::: Information supplied :::

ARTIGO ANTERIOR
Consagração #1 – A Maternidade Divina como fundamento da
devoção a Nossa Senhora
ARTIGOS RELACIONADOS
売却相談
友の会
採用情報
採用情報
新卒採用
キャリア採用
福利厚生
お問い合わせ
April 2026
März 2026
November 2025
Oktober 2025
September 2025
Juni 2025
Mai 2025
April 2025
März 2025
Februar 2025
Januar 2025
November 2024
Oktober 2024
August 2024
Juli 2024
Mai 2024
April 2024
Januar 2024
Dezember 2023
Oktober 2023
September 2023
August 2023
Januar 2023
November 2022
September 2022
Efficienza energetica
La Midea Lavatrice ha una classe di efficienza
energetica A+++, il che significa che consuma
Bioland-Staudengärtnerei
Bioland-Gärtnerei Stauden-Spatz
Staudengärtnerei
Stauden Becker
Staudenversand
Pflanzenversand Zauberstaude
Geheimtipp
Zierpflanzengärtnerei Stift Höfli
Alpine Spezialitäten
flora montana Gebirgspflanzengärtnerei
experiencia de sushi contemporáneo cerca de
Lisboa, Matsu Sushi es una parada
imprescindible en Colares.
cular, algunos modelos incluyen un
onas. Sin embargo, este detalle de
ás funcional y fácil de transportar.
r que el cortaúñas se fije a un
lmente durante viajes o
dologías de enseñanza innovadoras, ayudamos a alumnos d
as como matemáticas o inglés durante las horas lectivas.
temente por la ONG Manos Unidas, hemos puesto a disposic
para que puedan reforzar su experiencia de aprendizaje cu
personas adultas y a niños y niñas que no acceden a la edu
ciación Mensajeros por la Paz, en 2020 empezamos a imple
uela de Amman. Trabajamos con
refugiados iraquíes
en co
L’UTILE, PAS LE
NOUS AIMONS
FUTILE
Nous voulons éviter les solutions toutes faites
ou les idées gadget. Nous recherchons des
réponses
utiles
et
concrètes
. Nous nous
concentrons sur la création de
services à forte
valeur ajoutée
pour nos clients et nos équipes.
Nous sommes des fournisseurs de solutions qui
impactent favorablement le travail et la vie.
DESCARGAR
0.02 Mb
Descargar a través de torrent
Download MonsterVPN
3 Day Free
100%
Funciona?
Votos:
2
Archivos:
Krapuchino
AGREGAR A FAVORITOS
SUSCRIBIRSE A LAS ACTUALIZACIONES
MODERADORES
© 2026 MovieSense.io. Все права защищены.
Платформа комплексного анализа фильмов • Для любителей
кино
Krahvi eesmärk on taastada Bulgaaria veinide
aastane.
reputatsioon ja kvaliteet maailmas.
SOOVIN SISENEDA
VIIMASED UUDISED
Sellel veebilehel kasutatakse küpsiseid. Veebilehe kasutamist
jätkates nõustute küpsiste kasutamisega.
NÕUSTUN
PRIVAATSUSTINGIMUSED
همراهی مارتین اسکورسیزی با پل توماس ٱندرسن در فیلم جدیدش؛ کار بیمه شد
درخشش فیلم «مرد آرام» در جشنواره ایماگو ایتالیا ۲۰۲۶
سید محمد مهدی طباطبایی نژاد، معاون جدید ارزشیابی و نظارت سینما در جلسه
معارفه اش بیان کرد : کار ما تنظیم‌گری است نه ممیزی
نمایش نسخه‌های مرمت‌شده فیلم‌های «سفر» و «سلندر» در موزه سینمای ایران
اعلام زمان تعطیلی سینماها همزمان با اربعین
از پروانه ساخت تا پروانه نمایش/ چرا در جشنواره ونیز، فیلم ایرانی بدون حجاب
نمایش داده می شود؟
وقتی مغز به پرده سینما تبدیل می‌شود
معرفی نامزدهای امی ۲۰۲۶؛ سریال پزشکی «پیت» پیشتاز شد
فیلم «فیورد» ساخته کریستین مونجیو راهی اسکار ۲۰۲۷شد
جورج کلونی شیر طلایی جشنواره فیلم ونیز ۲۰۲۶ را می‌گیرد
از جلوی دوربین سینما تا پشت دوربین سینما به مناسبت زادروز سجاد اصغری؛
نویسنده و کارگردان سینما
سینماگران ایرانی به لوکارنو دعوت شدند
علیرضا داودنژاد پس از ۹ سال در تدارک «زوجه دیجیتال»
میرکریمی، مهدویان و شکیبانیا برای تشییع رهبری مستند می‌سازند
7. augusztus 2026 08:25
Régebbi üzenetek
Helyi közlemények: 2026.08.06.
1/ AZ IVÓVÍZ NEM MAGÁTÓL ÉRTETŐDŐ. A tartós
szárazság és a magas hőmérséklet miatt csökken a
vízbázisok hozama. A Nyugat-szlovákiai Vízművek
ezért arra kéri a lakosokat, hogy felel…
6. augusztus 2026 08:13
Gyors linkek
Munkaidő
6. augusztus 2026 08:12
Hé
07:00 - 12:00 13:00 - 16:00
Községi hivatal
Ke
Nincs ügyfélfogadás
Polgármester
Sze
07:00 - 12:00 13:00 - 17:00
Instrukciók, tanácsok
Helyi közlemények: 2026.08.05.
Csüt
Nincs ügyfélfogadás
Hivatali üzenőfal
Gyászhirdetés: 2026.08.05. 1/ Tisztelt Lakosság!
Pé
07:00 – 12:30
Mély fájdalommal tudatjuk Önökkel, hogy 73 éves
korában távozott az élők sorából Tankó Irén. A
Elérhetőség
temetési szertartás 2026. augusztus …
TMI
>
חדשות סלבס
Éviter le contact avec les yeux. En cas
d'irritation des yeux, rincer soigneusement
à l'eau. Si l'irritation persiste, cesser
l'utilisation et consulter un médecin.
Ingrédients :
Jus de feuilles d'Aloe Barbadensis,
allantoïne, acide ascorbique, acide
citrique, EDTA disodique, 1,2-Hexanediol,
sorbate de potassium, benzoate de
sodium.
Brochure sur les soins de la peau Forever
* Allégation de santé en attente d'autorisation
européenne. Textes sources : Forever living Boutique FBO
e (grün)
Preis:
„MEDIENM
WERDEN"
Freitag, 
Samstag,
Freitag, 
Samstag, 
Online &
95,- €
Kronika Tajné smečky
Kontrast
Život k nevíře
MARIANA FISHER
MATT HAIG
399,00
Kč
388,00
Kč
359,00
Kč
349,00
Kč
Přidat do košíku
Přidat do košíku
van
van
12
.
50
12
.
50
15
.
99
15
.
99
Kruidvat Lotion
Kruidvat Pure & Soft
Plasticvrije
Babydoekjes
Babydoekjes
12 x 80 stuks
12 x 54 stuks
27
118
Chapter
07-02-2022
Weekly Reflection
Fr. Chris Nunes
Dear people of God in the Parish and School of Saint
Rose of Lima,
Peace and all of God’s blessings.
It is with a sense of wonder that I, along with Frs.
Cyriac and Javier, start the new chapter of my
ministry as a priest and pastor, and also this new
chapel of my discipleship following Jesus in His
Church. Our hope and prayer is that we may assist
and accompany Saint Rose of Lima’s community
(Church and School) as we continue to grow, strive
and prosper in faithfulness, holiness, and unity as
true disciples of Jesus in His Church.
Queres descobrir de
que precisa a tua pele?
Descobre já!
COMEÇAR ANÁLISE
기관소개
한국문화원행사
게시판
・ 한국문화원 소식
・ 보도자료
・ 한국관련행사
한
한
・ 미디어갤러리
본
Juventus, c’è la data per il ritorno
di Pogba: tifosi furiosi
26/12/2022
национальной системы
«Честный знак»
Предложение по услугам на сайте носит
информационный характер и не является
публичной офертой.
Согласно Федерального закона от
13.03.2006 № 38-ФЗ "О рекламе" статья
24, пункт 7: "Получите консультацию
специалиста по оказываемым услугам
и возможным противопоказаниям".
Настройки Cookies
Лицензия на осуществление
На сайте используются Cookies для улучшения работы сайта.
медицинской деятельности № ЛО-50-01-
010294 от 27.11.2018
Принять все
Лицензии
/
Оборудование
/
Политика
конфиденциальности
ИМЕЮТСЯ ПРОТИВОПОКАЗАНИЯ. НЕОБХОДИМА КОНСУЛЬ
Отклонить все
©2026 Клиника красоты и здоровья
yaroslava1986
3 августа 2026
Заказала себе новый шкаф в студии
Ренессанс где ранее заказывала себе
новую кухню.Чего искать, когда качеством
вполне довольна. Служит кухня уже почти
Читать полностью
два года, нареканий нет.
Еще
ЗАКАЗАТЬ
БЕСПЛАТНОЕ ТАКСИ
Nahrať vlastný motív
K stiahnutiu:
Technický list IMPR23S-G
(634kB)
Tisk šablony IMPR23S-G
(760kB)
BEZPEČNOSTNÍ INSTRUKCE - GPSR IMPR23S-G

:::

▶ _How to complete this task_:
Beginning at the line above with "سینماگران ایرانی به لوکارنو دعوت شدند" and finishing at the line with "1/ AZ IVÓVÍZ NEM MAGÁTÓL ÉRTETŐDŐ. A tartós", return each line exactly and return nothing else.

▶ _Task answer_:
سینماگران ایرانی به لوکارنو دعوت شدند
علیرضا داودنژاد پس از ۹ سال در تدارک «زوجه دیجیتال»
میرکریمی، مهدویان و شکیبانیا برای تشییع رهبری مستند می‌سازند
7. augusztus 2026 08:25
Régebbi üzenetek
Helyi közlemények: 2026.08.06.
1/ AZ IVÓVÍZ NEM MAGÁTÓL ÉRTETŐDŐ. A tartós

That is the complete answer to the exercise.